What do you consider your first “break” as a writer?

My first break took place when Stranger in the Forest was taken to the Frankfurt Book Fair, where 12 British publishers got into a frenzied bidding war for the book. The result of that sale allowed me to write full time. A blessing, really.

As a traveler and fact/story gatherer, what is your biggest challenge on the road?

Getting on the road is the big challenge. The planning and concept phase can take years. Like a dog circling a blanket, waiting for just the right mood before settling in. Once I am on location everything just happens effortlessly. Nothing is more natural for me than to immerse myself in strange and new places. It is a process that I refer to as ‘throwing myself into the weirdness of the world.’ More a state of mind than anything else. It is all about suspending judgment and absorbing what ‘is’ rather than ‘what I think it is,’ if that makes sense.

What is your biggest challenge in the research and writing process?

Winnowing down the endless number of subjects that interest me. But once a topic and a destination have been selected the biggest challenge is the fact-checking process. I am a demon for getting the facts right. My book Orchid Fever took me six years to write because of all the legal and scientific details.

What is your biggest challenge from a business standpoint? Editors? Finances? Promotion?

Finding a good agent and a good editor — and a good publishing house. Making sure that the contract is mutually beneficial to both the author and the publisher. Granting of rights can be very complicated and tricky. The contract is the foundation of all the financial benefits that follow — or don’t follow as the case may be. Never sign a contract that hasn’t been closely examined by a literary agent that you trust.

Have you ever done other work to make ends meet?

After the successful publication of Stranger in the Forest in 1987, and with all the foreign editions and continuing high sales, I have never had to take other work, although from time to time I will do magazine assignments just for a change of pace and to get out in the world or see a place that interests me.

What travel authors or books might you recommend and/or have influenced you?

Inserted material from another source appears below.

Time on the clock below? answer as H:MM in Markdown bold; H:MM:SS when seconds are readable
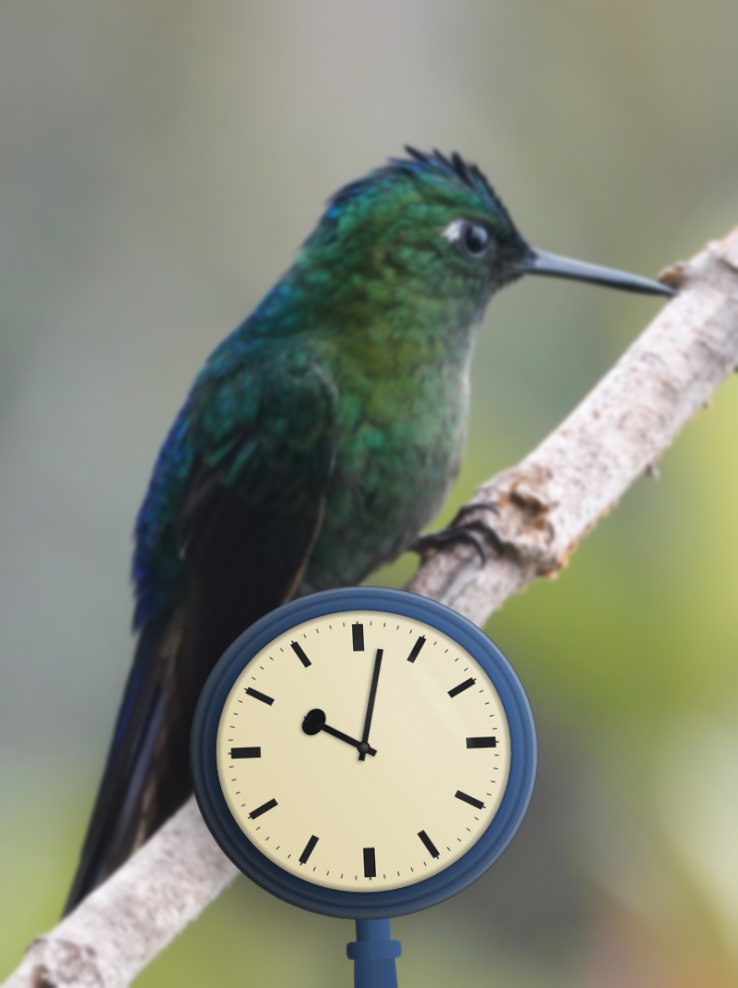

Many books and authors, but to just name a few of the very best that are essential reading for all aspiring travel writers or armchair travelers:

Eric Newby — A Short Walk in the Hindu Kush Robyn Davidson — Tracks Bruce Chatwin — In Patagonia Ted Simon — Jupiter’s Travels Bill Bryson — The Lost Continent Evelyn Waugh — Remote People Thor Heyerdahl — Kon Tiki

What advice and/or warnings would you give to someone who is considering going into travel writing?

Write the truth of the experience. Exaggerations and fabrications cheat both the writer and the reader. My favorite quote about writing comes from John Steinbeck: “The discipline of the written word punishes both stupidity and dishonesty.”

What is the biggest reward of life as a travel writer?

That I can lead the life I feel I was intended to lead. It allows me to find my place in the world over and over again. The destinations change and the writing evolves, but the essential experience of finding truth, humor, meaning, and new and unexpected ways of thinking and being remains a constant.